The USD was higher vs all the major currencies:
- EUR +0.42%
- GBP +0.37%
- CHF +0.11%
- CAD +0.38%
- AUD +1.23%
- NZD +0.82%
On the economic front, the U.S. data was mixed. The S&P Global PMI report came in stronger than expected, with the services index rising to 51.3 versus 51.0 expected, manufacturing climbing to 55.7 versus 54.8 expected, and the composite index improving to 52.2 from 51.7 previously. The data suggested that economic activity continues to expand, but the details were less robust, with overall growth remaining modest, employment declining for a second consecutive month, and price pressures showing further signs of cooling.

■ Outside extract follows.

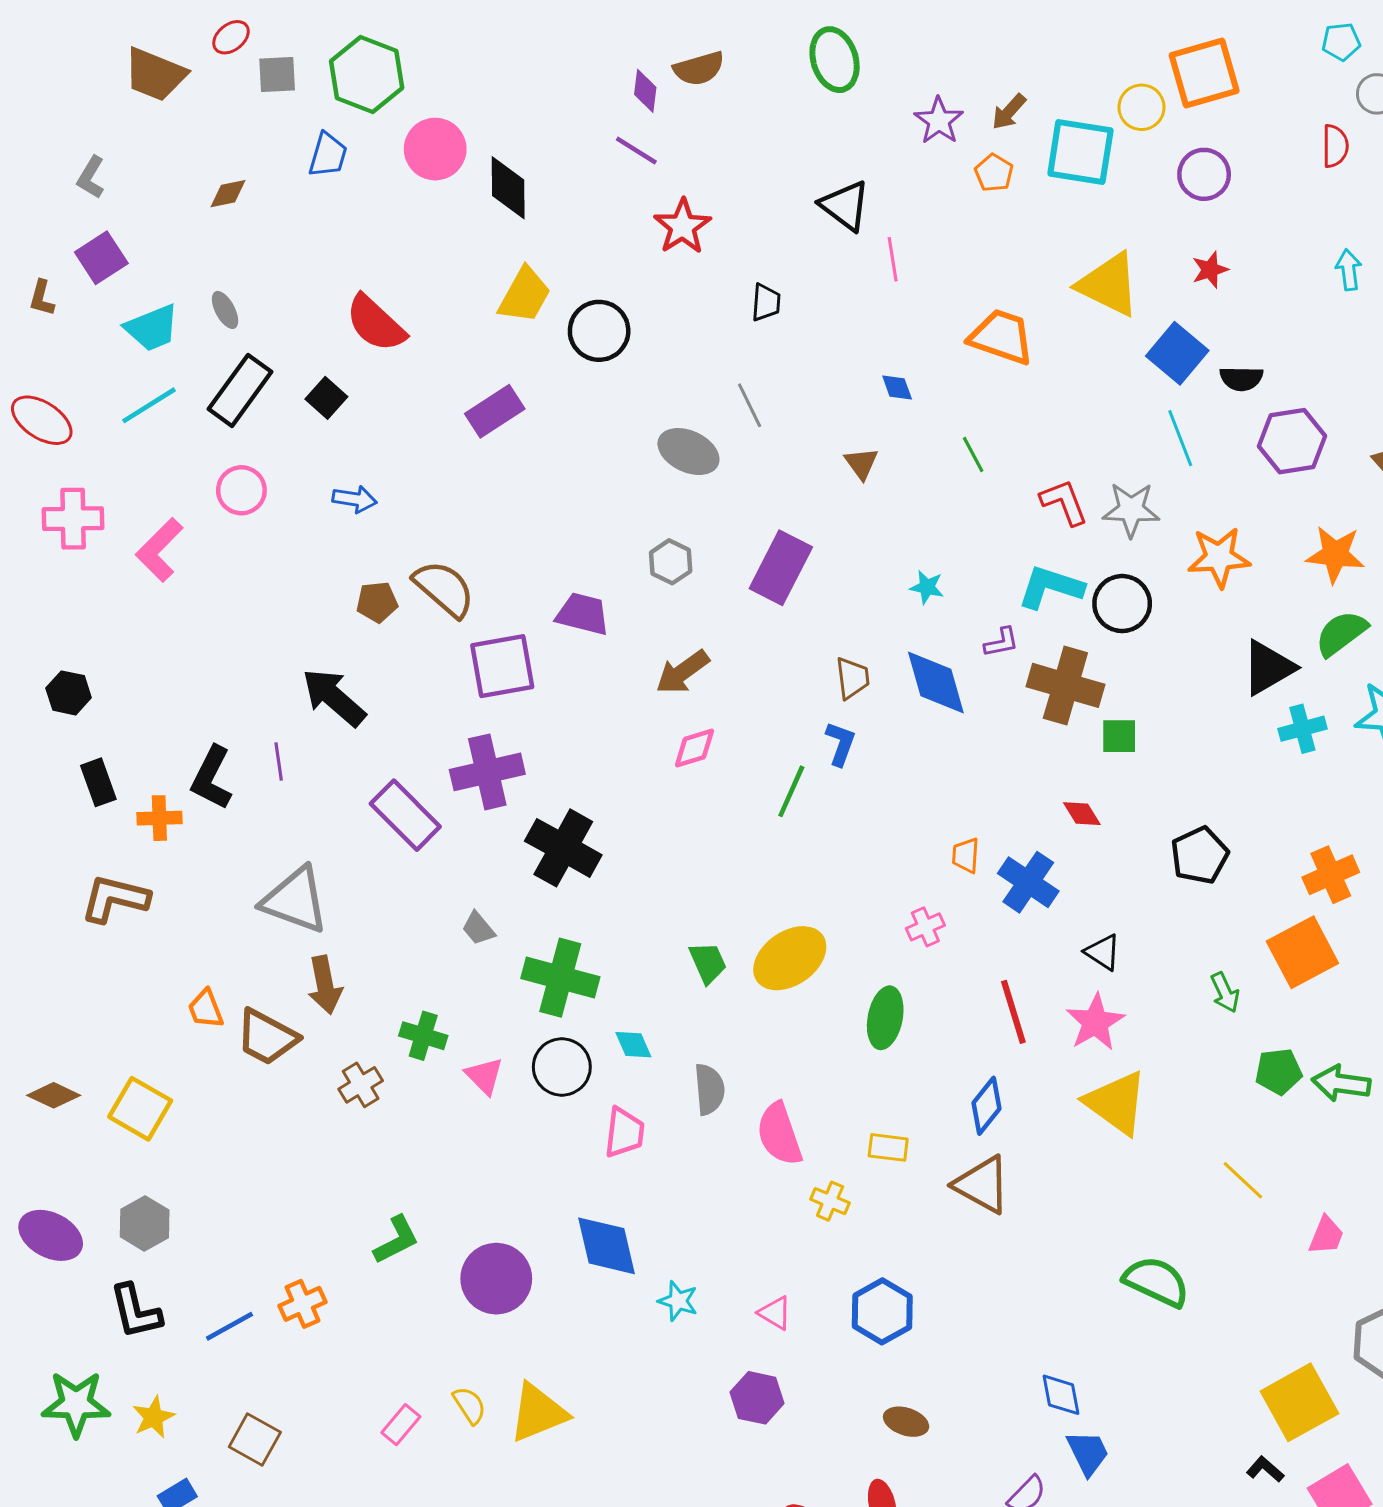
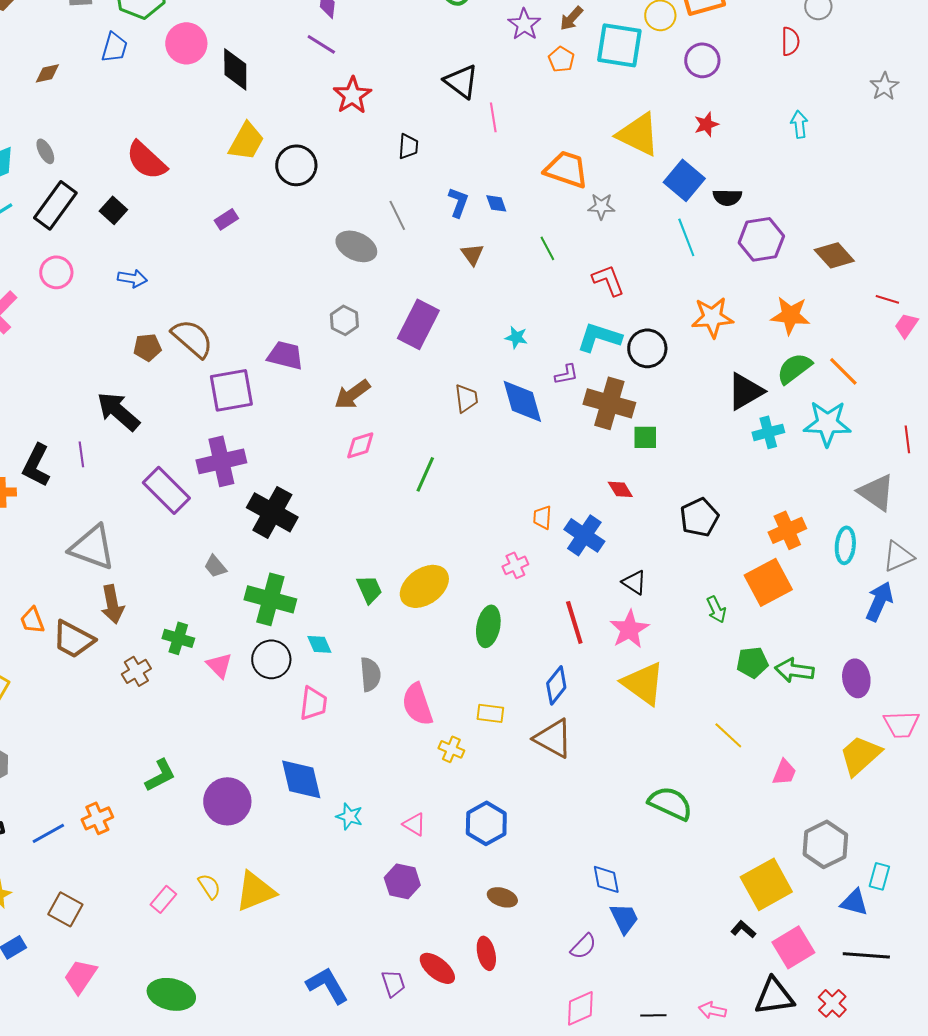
purple rectangle: (495, 411) -> (226, 219), size x0.6
gray star: (1131, 510) -> (601, 206), moved, size x0.7
blue L-shape: (840, 744) -> (458, 202), moved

In contrast, the Richmond Fed survey painted a softer picture of the economy. The composite index fell to +4 from +13 previously, the services index dropped to -1 from +14, manufacturing shipments slowed to +3 from +16, and employment slipped to -1 from +3. While new orders and shipments remained in positive territory, the report marked a notable loss of momentum following recent strength.
Meanwhile, Federal Reserve officials have remained notably quiet following last week's rate decision. New Fed Chair Kevin Warsh has expressed a preference for less frequent public commentary from policymakers, and the lack of Fed chatter since the meeting suggests that approach is already influencing communications.
Outside the U.S., Bank of Canada Governor Tiff Macklem spoke as the USDCAD continued its powerful uptrend. The pair has rallied from an early May low of 1.3549 to a new yearly high of 1.42165, a move of nearly 668 pips, or 4.9%, in less than two months. Macklem did not address monetary policy directly, but instead highlighted growing global financial imbalances, noting that the United States continues to attract the largest share of global capital flows. He added that the enduring appeal of the U.S. dollar may have allowed these imbalances to persist longer than they otherwise would have, a reminder of the strong underlying demand supporting the greenback.
To build a more balanced and resilient global financial system, policymakers need to create additional destinations for global savings beyond the U.S. At the same time, even as the U.S. has stepped back from free and open trade, other countries should seek to deepen their trade and investment relationships.
He also addressed concern that increased leverage among hedge funds and non-financial firms may be making the financial system more fragile and susceptible to shocks.
The remarks did not include any new signals on monetary policy or the economic outlook, but they underscored the continued strength of the U.S. dollar, with the USDCAD trading at the highest level since April 2025. The comments did not lead to any change in that trend with the price ending the day within 6 pips of the high for the day.
In the US debt market, the yield curve steepened with the 2 year down -2.7 basis points to 4.202%, the 10 year down -0.6 basis points at 4.500%, but the 30 year up 0.4 basis points.
Crude oil settled below the 200 day MA at $73.68 for the first time since the end of January. The price is trading at $73.23.
Gold fell -$80 to $4109. Support is at $4000 to $4006. Silver fell -$3.51 or -$5.39% to $61.53. The low took out the low from June 11 and trades at the lowest level since March.